### Problem description
Every line of the data below is to be given again as it appears, with the images removed.

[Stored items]
◇ ◇ ◇ ◇
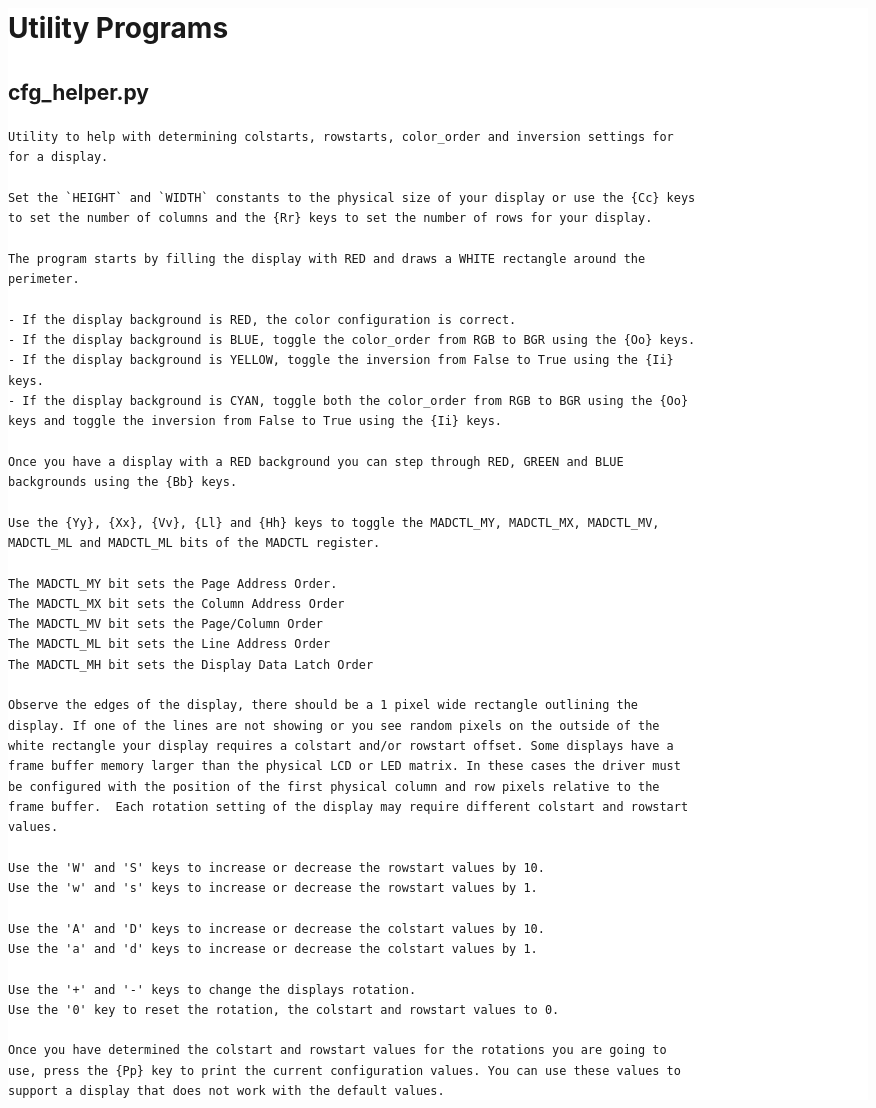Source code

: 
# Utility Programs

## cfg_helper.py

    Utility to help with determining colstarts, rowstarts, color_order and inversion settings for
    for a display.

    Set the `HEIGHT` and `WIDTH` constants to the physical size of your display or use the {Cc} keys
    to set the number of columns and the {Rr} keys to set the number of rows for your display.

    The program starts by filling the display with RED and draws a WHITE rectangle around the
    perimeter.

    - If the display background is RED, the color configuration is correct.
    - If the display background is BLUE, toggle the color_order from RGB to BGR using the {Oo} keys.
    - If the display background is YELLOW, toggle the inversion from False to True using the {Ii}
    keys.
    - If the display background is CYAN, toggle both the color_order from RGB to BGR using the {Oo}
    keys and toggle the inversion from False to True using the {Ii} keys.

    Once you have a display with a RED background you can step through RED, GREEN and BLUE
    backgrounds using the {Bb} keys.

    Use the {Yy}, {Xx}, {Vv}, {Ll} and {Hh} keys to toggle the MADCTL_MY, MADCTL_MX, MADCTL_MV,
    MADCTL_ML and MADCTL_ML bits of the MADCTL register.

    The MADCTL_MY bit sets the Page Address Order.
    The MADCTL_MX bit sets the Column Address Order
    The MADCTL_MV bit sets the Page/Column Order
    The MADCTL_ML bit sets the Line Address Order
    The MADCTL_MH bit sets the Display Data Latch Order

    Observe the edges of the display, there should be a 1 pixel wide rectangle outlining the
    display. If one of the lines are not showing or you see random pixels on the outside of the
    white rectangle your display requires a colstart and/or rowstart offset. Some displays have a
    frame buffer memory larger than the physical LCD or LED matrix. In these cases the driver must
    be configured with the position of the first physical column and row pixels relative to the
    frame buffer.  Each rotation setting of the display may require different colstart and rowstart
    values.

    Use the 'W' and 'S' keys to increase or decrease the rowstart values by 10.
    Use the 'w' and 's' keys to increase or decrease the rowstart values by 1.

    Use the 'A' and 'D' keys to increase or decrease the colstart values by 10.
    Use the 'a' and 'd' keys to increase or decrease the colstart values by 1.

    Use the '+' and '-' keys to change the displays rotation.
    Use the '0' key to reset the rotation, the colstart and rowstart values to 0.

    Once you have determined the colstart and rowstart values for the rotations you are going to
    use, press the {Pp} key to print the current configuration values. You can use these values to
    support a display that does not work with the default values.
◇ ◇ ◇ ◇
### Solution for this exercise
Source code

: 
# Utility Programs

## cfg_helper.py

    Utility to help with determining colstarts, rowstarts, color_order and inversion settings for
    for a display.

    Set the `HEIGHT` and `WIDTH` constants to the physical size of your display or use the {Cc} keys
    to set the number of columns and the {Rr} keys to set the number of rows for your display.

    The program starts by filling the display with RED and draws a WHITE rectangle around the
    perimeter.

    - If the display background is RED, the color configuration is correct.
    - If the display background is BLUE, toggle the color_order from RGB to BGR using the {Oo} keys.
    - If the display background is YELLOW, toggle the inversion from False to True using the {Ii}
    keys.
    - If the display background is CYAN, toggle both the color_order from RGB to BGR using the {Oo}
    keys and toggle the inversion from False to True using the {Ii} keys.

    Once you have a display with a RED background you can step through RED, GREEN and BLUE
    backgrounds using the {Bb} keys.

    Use the {Yy}, {Xx}, {Vv}, {Ll} and {Hh} keys to toggle the MADCTL_MY, MADCTL_MX, MADCTL_MV,
    MADCTL_ML and MADCTL_ML bits of the MADCTL register.

    The MADCTL_MY bit sets the Page Address Order.
    The MADCTL_MX bit sets the Column Address Order
    The MADCTL_MV bit sets the Page/Column Order
    The MADCTL_ML bit sets the Line Address Order
    The MADCTL_MH bit sets the Display Data Latch Order

    Observe the edges of the display, there should be a 1 pixel wide rectangle outlining the
    display. If one of the lines are not showing or you see random pixels on the outside of the
    white rectangle your display requires a colstart and/or rowstart offset. Some displays have a
    frame buffer memory larger than the physical LCD or LED matrix. In these cases the driver must
    be configured with the position of the first physical column and row pixels relative to the
    frame buffer.  Each rotation setting of the display may require different colstart and rowstart
    values.

    Use the 'W' and 'S' keys to increase or decrease the rowstart values by 10.
    Use the 'w' and 's' keys to increase or decrease the rowstart values by 1.

    Use the 'A' and 'D' keys to increase or decrease the colstart values by 10.
    Use the 'a' and 'd' keys to increase or decrease the colstart values by 1.

    Use the '+' and '-' keys to change the displays rotation.
    Use the '0' key to reset the rotation, the colstart and rowstart values to 0.

    Once you have determined the colstart and rowstart values for the rotations you are going to
    use, press the {Pp} key to print the current configuration values. You can use these values to
    support a display that does not work with the default values.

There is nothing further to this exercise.